● **Work to be completed**
Return the part of the text on the New Orleans music scene between "Of course, there" and "from each other.", inclusive, copied word for word.

● **Supplied text**

_____

The New Orleans live music scene also supports a range of workers and businesses suffering from the shutdown. Publications like the 32-year-old music monthly depend on spring issues thick with ads for (now-canceled) gigs at (now-shuttered) clubs, many of which are posting online fundraisers to hopefully replace the festival-season tips a city full of bartenders and servers relies on. Independent record stores, like the locals-focused, expected to be welcoming a flood of music tourists, and are now trying to drum up mail-order business. The Music Factory shares a building with Offbeat's offices, at the corner of Frenchmen Street, a strip of bars, clubs and restaurants that's usually one of the busiest in the city. Now it's a ghost town: When Debbie Davis and her regular piano player, Josh Paxton, went to take some photos for the new album a few nights before the mayor's stay-home order was issued, the pair was able to stand in the middle of a street full of locked doors, completely unlined by parked cars.

"Things were boarded up, and I don't know what's going to get unboarded," she says. "It won't be returned to us the way we left it. We're not getting it back."

Of course, there was another time in the collective memory when New Orleans businesses were boarded up and friends and bandmates were stuck far away from each other.

"It was unbelievable when we put the lock on the door of Preservation Hall," says Ben Jaffe, the Hall's creative director, whose parents co-founded the storied French Quarter venue in 1961. "Talk about opening an old wound. But Katrina was physical. We could see the damage with our eyes. This thing is invisible."

The lessons of Katrina, he says, are serving him well when it comes to the pandemic response. It began with checking in with the 60 performing musicians and other staffers who work for the Hall. This time though, instead of being scattered around the country after evacuating, they were mostly at home.

"There was concern over our community of legacy musicians, these guys who are cultural pillars – many of them are in their 70s and 80s," says Jaffe. After health concerns came income. The Hall itself, of course, remains closed. Meanwhile, its nonprofit foundation, which does education and outreach in schools and juvenile correctional facilities as well as archival work, has lost its biggest annual fundraiser, Midnight Preserves – a run of late-night shows during Jazz Fest that pairs Hall musicians with big-name festival performers. Unlike after Katrina, musicians can't travel to play for audiences in cities that weren't affected — everyone, everywhere, is affected. There's also the worry that unlike after Katrina, lovers of New Orleans music elsewhere won't be able to send the same huge waves of support to the city — because everyone is affected.

_____

● **Stored data**
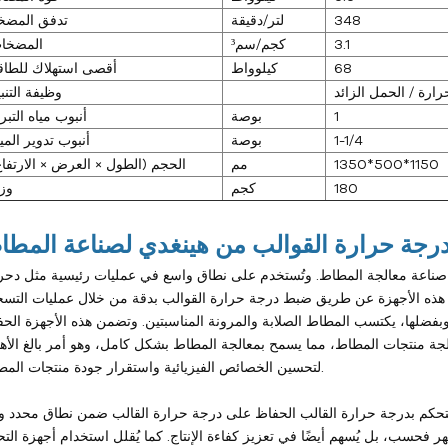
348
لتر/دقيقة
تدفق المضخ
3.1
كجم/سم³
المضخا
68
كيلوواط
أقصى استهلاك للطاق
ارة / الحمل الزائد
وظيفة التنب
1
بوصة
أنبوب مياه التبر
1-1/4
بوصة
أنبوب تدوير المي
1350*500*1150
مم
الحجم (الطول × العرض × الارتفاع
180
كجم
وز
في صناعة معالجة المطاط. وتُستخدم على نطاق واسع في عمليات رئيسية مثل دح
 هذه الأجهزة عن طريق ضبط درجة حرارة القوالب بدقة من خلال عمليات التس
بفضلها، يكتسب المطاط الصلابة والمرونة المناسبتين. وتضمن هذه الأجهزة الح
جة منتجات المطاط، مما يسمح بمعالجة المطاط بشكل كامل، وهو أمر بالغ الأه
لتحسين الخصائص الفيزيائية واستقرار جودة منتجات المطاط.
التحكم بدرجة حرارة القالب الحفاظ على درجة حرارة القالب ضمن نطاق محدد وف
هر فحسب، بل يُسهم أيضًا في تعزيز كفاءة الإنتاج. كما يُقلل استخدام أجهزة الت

_____

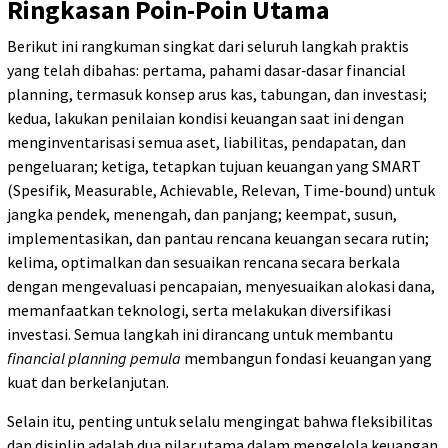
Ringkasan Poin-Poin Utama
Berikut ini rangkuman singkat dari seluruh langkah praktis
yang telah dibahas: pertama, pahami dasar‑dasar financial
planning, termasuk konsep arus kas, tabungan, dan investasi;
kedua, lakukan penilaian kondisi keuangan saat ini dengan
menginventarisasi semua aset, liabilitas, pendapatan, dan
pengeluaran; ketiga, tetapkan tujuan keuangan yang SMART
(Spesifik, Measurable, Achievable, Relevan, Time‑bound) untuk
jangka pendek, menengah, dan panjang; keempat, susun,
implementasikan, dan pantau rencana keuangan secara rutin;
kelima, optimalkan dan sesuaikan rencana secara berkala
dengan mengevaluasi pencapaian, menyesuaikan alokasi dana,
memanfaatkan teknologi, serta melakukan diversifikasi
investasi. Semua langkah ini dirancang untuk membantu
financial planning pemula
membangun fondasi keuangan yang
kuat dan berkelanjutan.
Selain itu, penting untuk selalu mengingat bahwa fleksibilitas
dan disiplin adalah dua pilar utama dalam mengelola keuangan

_____

● **Your response**
Of course, there was another time in the collective memory when New Orleans businesses were boarded up and friends and bandmates were stuck far away from each other.